According to another report, the FBR learned about the incident after the assailants began causing environmental damage. On March 23, last year, a severe attack on the FBR’s data centre occurred, however it was unsuccessful. However, they were able to get into the system this time, they added.
The attacks occur as the government considers a law proposal that would grant access to the FBR’s database to the National Database Registration Authority (NADRA).
The FBR’s database is the world’s largest, containing information on trillions of rupee transactions, as well as details on citizens’ wealth, income, and expenditures. It also contains information on their different personal and corporate transactions, which are subject to various sorts of withholding taxes.
The FBR issued an internal alert after learning of the hack, saying it had “had a major cyberattack on our data centres.” All applications have been disabled and require assistance from all teams.”

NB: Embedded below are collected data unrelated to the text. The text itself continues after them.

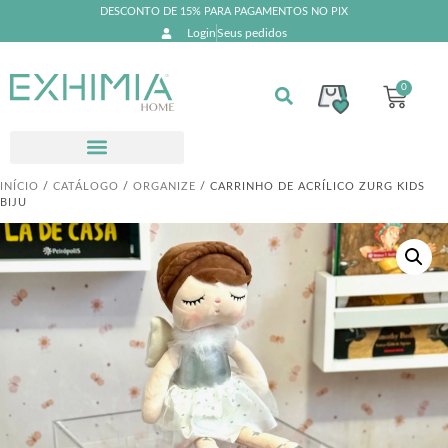
DESCONTO DE 15% PARA PAGAMENTOS NO PIX
Login
Seus pedidos
0
INÍCIO
/
CATÁLOGO
/
ORGANIZE
/ CARRINHO DE ACRÍLICO ZURG KIDS
BIJU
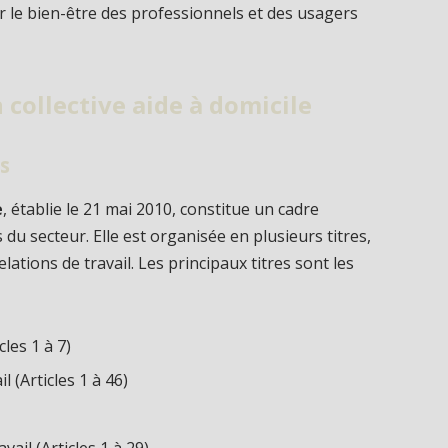
 le bien-être des professionnels et des usagers
 collective aide à domicile
es
e
, établie le 21 mai 2010, constitue un cadre
 du secteur. Elle est organisée en plusieurs titres,
lations de travail. Les principaux titres sont les
les 1 à 7)
l (Articles 1 à 46)
vail (Articles 1 à 29)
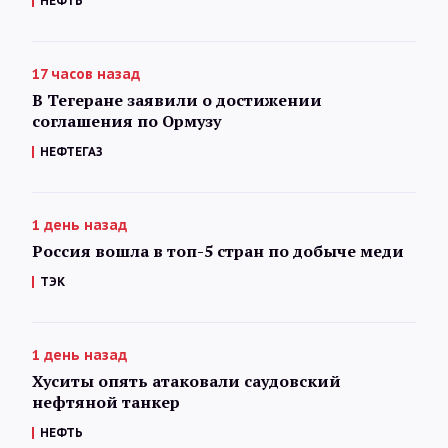
НЕФТЬ
17 часов назад
В Тегеране заявили о достижении
соглашения по Ормузу
НЕФТЕГАЗ
1 день назад
Россия вошла в топ-5 стран по добыче меди
ТЭК
1 день назад
Хуситы опять атаковали саудовский
нефтяной танкер
НЕФТЬ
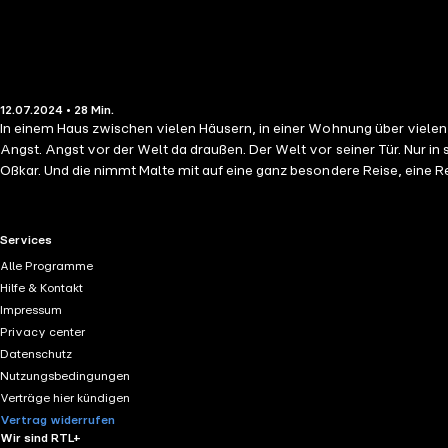
12.07.2024 • 28 Min.
In einem Haus zwischen vielen Häusern, in einer Wohnung über vielen 
Angst. Angst vor der Welt da draußen. Der Welt vor seiner Tür. Nur i
Oßkar. Und die nimmt Malte mit auf eine ganz besondere Reise, eine R
liebevoll komponierter Musik und besonderem Sound-Design. Hörspiel
Wilhelmine: Katja Brügger Timeo: Louis Wilk-Brody Ma: Ma Kompositi
Aufnahmen: Superhearo Audio Aufnahmen: Tonetage, dcBelle Audiopos
RTL+ useful links.
Services
für das wunderbare Banjo-Sample!) Gitarren: Christian Kögel und Mi
Alle Programme
Hilfe & Kontakt
Impressum
Privacy center
Datenschutz
Nutzungsbedingungen
Verträge hier kündigen
Vertrag widerrufen
Wir sind RTL+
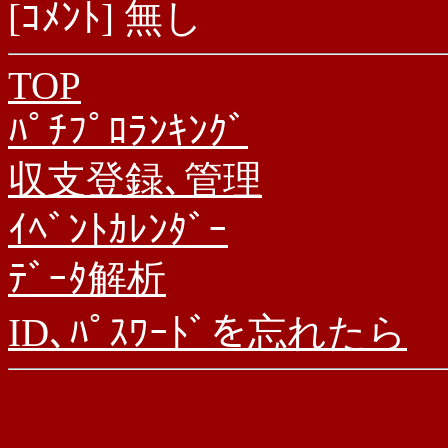
[ｺﾒﾝﾄ] 無し
TOP
ﾊﾟﾁﾌﾟﾛﾗﾝｷﾝｸﾞ
収支登録､管理
ｲﾍﾞﾝﾄｶﾚﾝﾀﾞｰ
ﾃﾞｰﾀ解析
ID､ﾊﾟｽﾜｰﾄﾞを忘れたら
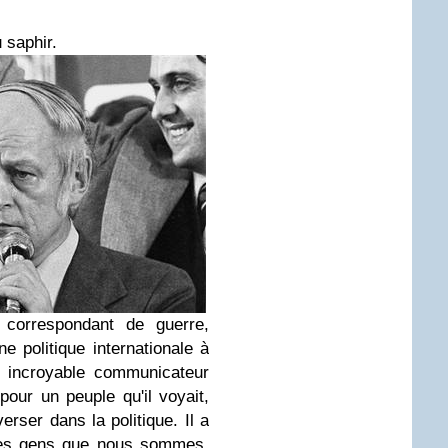
 saphir.
, correspondant de guerre,
e politique internationale à
n incroyable communicateur
pour un peuple qu'il voyait,
erser dans la politique. Il a
 les gens que nous sommes,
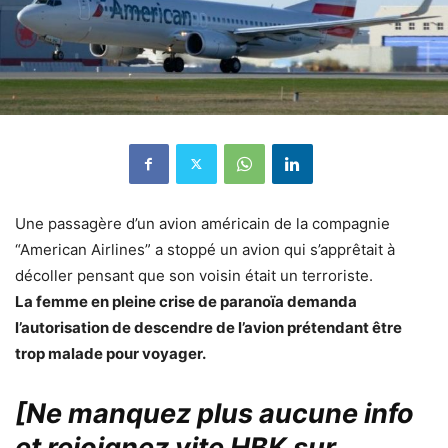
Une passagère d’un avion américain de la compagnie
“American Airlines” a stoppé un avion qui s’apprêtait à
décoller pensant que son voisin était un terroriste.
La femme en pleine crise de paranoïa demanda
l’autorisation de descendre de l’avion prétendant être
trop malade pour voyager.
[Ne manquez plus aucune info
et rejoignez vite HBK sur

The Pakistan Revenue Automation Limited (PRAL), the FBR’s technology and data backbone, is also down and compromised, according to the sources. As a technological business, PRAL was supposed to install firewalls to protect its data centre, but it did not do so diligently.
According to the reports, some board members are more interested in operational issues than policy ones, which has led in grouping with the organisation.
According to sources, there was a need to assign blame for the security system compromise. The FBR has also recently engaged a chief information officer to improve data usage and security, according to the sources. According to them, pressure is growing on Customs as a result of the seriousness of the attack.
Aside from other items, consignments of fresh vegetables and courier consignments are stopped up at border checkpoints. Due to a loss of connection to the data source, people are unable to use the Active Taxpayers List.